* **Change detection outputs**
|---|

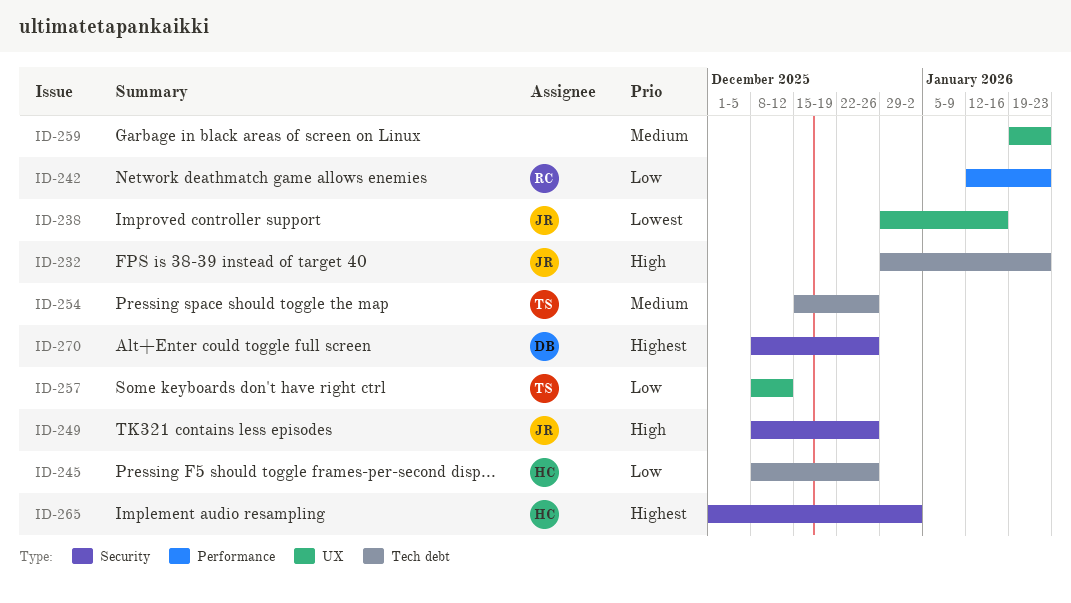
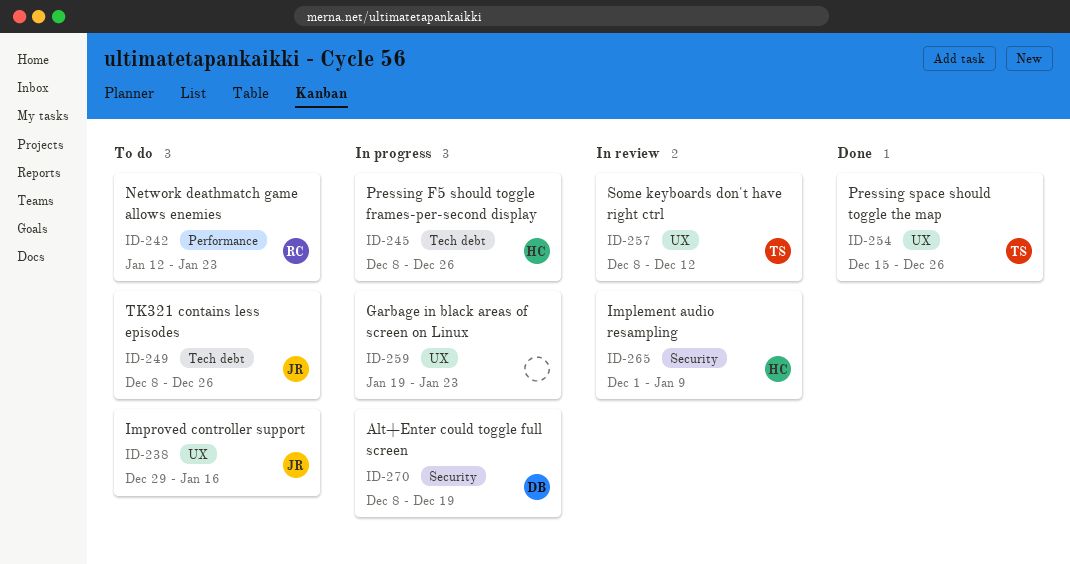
ID-232: present -> none
ID-249, label: Security -> Tech debt
ID-254, label: Tech debt -> UX
ID-265, due: Jan 2 -> Jan 9
ID-270, due: Dec 26 -> Dec 19

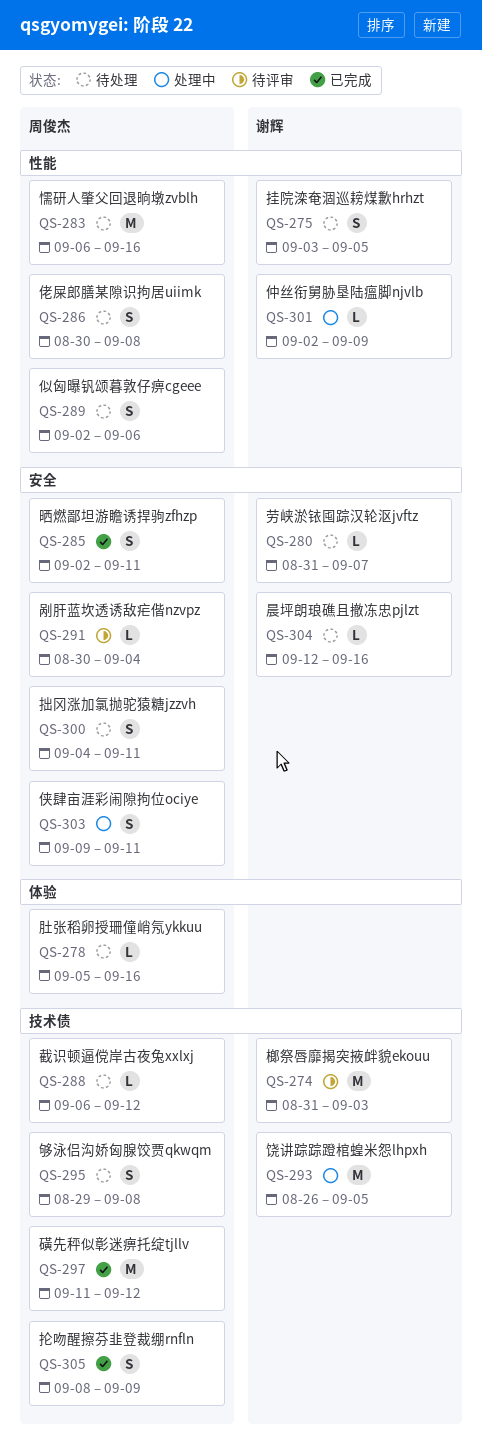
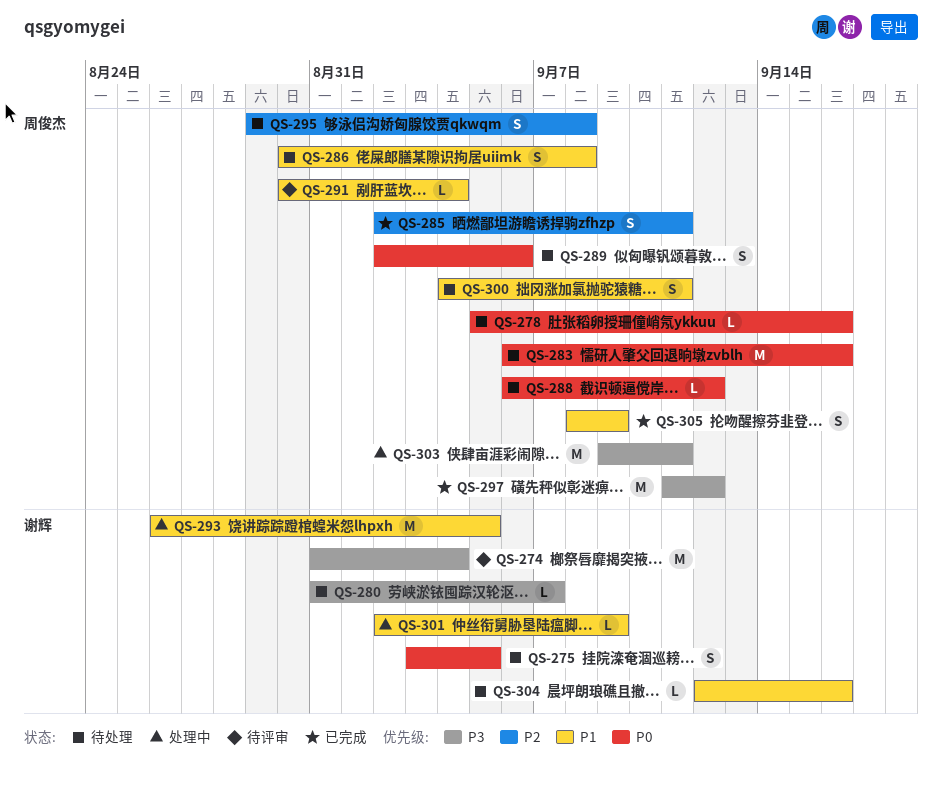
QS-274, due: Sep 3 -> Sep 4
QS-303, estimate: S -> M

|---|

* **Assigned task**
The job here is to write out the records exactly, pictures excluded.

* **Response to this exercise**
ID-232: present -> none
ID-249, label: Security -> Tech debt
ID-254, label: Tech debt -> UX
ID-265, due: Jan 2 -> Jan 9
ID-270, due: Dec 26 -> Dec 19

QS-274, due: Sep 3 -> Sep 4
QS-303, estimate: S -> M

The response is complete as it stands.